> REQUIRED ACTIONS
1/ In the opinion piece on Nicola Calipari's death, where was Calipari killed?
2/ Using the opinion piece on Nicola Calipari's death, explain why the writer calls it understandable that soldiers at the checkpoints take every conceivable precaution.
3/ Continue the opinion piece on Nicola Calipari's death, picking up after its final paragraph.
[EXERCISE PASSAGE — start]
The Wrong Way To Honor A Hero

Written by David Frum on Tuesday March 8, 2005

Italian intelligence officer Nicola Calipari was a true hero: a valiant officer of the law who devoted his life first to the fight against organized crime and then to international counterterrorist operations. He had negotiated the release of two Italian aid workers held hostage in Iraq last year. He died bringing yet another hostage to safety, Italian journalist Giuliana Sgrena.

A hero's death should inspire those who live on. Let us hope that in time this will be true in Calipari's case as well. For the present, however, the accidental shooting of Nicola Calipari seems to have revealed something of the worst in both Italy and the United States.

Calipari was killed at an American checkpoint near Baghdad airport. Many Iraq-based reporters suggest that these checkpoints may have done more than anything to alienate ordinary Iraqis.

"You're driving along and you see a couple of soldiers standing by the side of the road--but that's a pretty ubiquitous sight in Baghdad, so you don't think anything of it. Next thing you know, soldiers are screaming at you, pointing their rifles and swiveling tank guns in your direction, and you didn't even know it was a checkpoint." So reports Annia Ciezadlo of the Christian Science Monitor.

It's understandable that soldiers on the receiving end of car bombs and improvised explosive devices would take every conceivable precaution to protect themselves. But the checkpoints are designed to protect soldiers and only soldiers: Iraqi safety is very much a secondary concern.
[EXERCISE PASSAGE — finish]
[DATA FOR REVIEW — start]
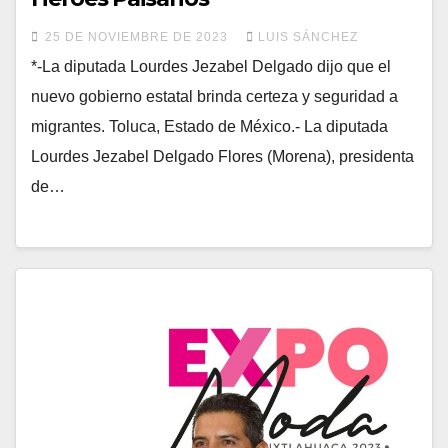
25 DE NOVIEMBRE DE 2023
LUIS SÁNCHEZ
*-La diputada Lourdes Jezabel Delgado dijo que el
nuevo gobierno estatal brinda certeza y seguridad a
migrantes. Toluca, Estado de México.- La diputada
Lourdes Jezabel Delgado Flores (Morena), presidenta
de…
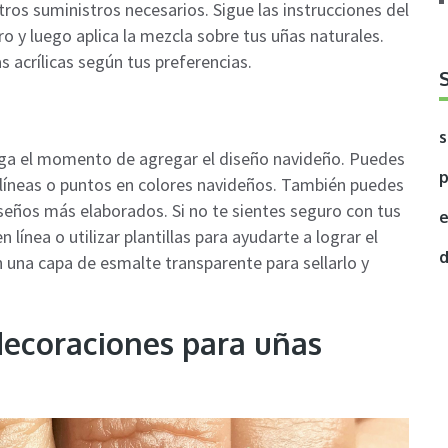
ros suministros necesarios. Sigue las instrucciones del
ro y luego aplica la mezcla sobre tus uñas naturales.
as acrílicas según tus preferencias.
s
llega el momento de agregar el diseño navideño. Puedes
p
 líneas o puntos en colores navideños. También puedes
seños más elaborados. Si no te sientes seguro con tus
e
 línea o utilizar plantillas para ayudarte a lograr el
d
n una capa de esmalte transparente para sellarlo y
decoraciones para uñas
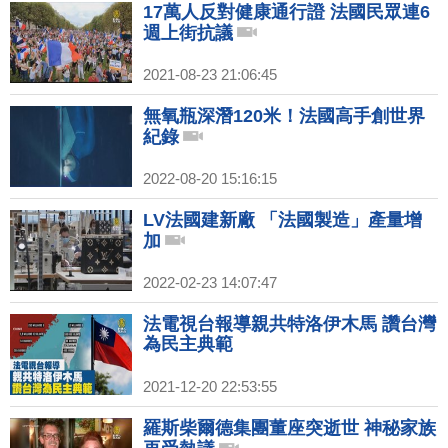
17萬人反對健康通行證 法國民眾連6
週上街抗議
2021-08-23 21:06:45
無氧瓶深潛120米！法國高手創世界
紀錄
2022-08-20 15:16:15
LV法國建新廠 「法國製造」產量增
加
2022-02-23 14:07:47
法電視台報導親共特洛伊木馬 讚台灣
為民主典範
2021-12-20 22:53:55
羅斯柴爾德集團董座突逝世 神秘家族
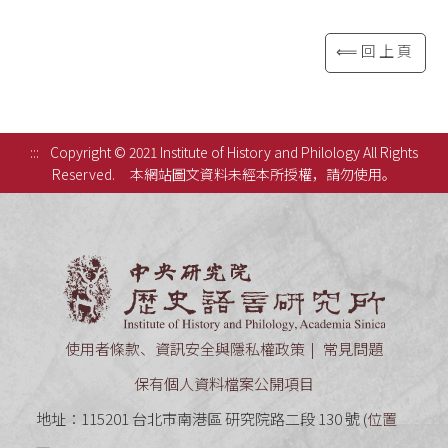
⟸回上頁
:::
Copyright © 2021 Institute of History and Philology All Rights
Reserved.
本網站圖文資料未經本所授權，請勿使用。
中央研究
使用者條款、資訊安全與隱私權政策
常見問題
保有個人資料檔案公開項目
地址：115201 台北市南港區 研究院路二段 130 號 (
位置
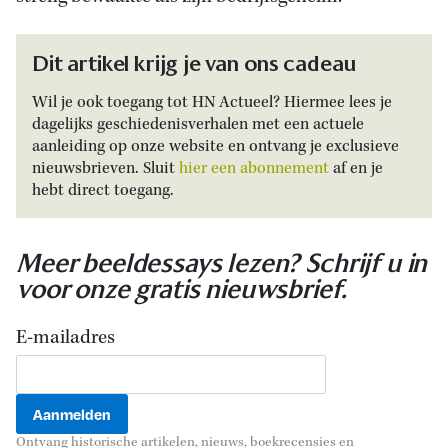
Dit artikel krijg je van ons cadeau
Wil je ook toegang tot HN Actueel? Hiermee lees je
dagelijks geschiedenisverhalen met een actuele
aanleiding op onze website en ontvang je exclusieve
nieuwsbrieven. Sluit
hier een abonnement
af en je
hebt direct toegang.
Meer beeldessays lezen? Schrijf u in
voor onze gratis nieuwsbrief.
E-mailadres
Ontvang historische artikelen, nieuws, boekrecensies en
[DATA FOR REVIEW — finish]
> ANSWERS TO THIS EXERCISE
1/ At an American checkpoint near Baghdad airport.

2/ The soldiers are on the receiving end of car bombs and improvised explosive devices, so they would naturally want to protect themselves in every way they can.

3/
Calipari's death will no doubt spark self-examination and change by the U.S. military. One has to wonder, however, why the uncounted number of Iraqi civilian casualties did not do the same.

But it is not only Americans who should search their consciences.

It seems that the reason Calipari's car was fired upon was that the Italian authorities had not kept U.S. authorities informed about Calipari's mission. And the reason for that strange omission was that Calipari's mission involved the negotiation of a ransom for the kidnapped journalist.

The Italians know that the U.S. authorities fiercely oppose ransom payments, and so they thought it best just to keep things quiet until Sgrena and Calipari were safely out of Iraq.

These Italian actions put Sgrena's and Calipari's lives at risk. They also endangered the lives of many thousands of other Western civilians in Iraq. Ransom payment encourages more kidnappings--and Italy is allowing ransom payment to become a bad habit.

As if guiltily aware of how wrong the practice is, Italian Prime Minister Silvio Berlusconi provided the funds himself out of his own enormous fortune to free the two kidnapped aid workers in 2004. This time, the money seems to have come from the public treasury.

As with the American checkpoints, Italy's motives are understandable: The Iraq war is not popular in Italy, which has about 3,000 troops in the country. And prolonged hostage dramas weaken support for the war even more. The Berlusconi government is naturally tempted to do whatever it can to bring these dramas to a rapid close.

But to understand is not to excuse. The Berlusconi government's attempt to shore up support for the war by furtively paying for Sgrena's return got a brave and widely admired man unnecessarily killed--and has created an effective platform for the extremist views of an anti-American journalist.

Since her liberation, Sgrena has accused the United States of deliberately targeting her vehicle. "Everyone knows that the Americans don't want hostages to be freed by negotiations, and for that reason, I don't see why I should rule out that I was their target," she implausibly claimed in a television interview on Sunday.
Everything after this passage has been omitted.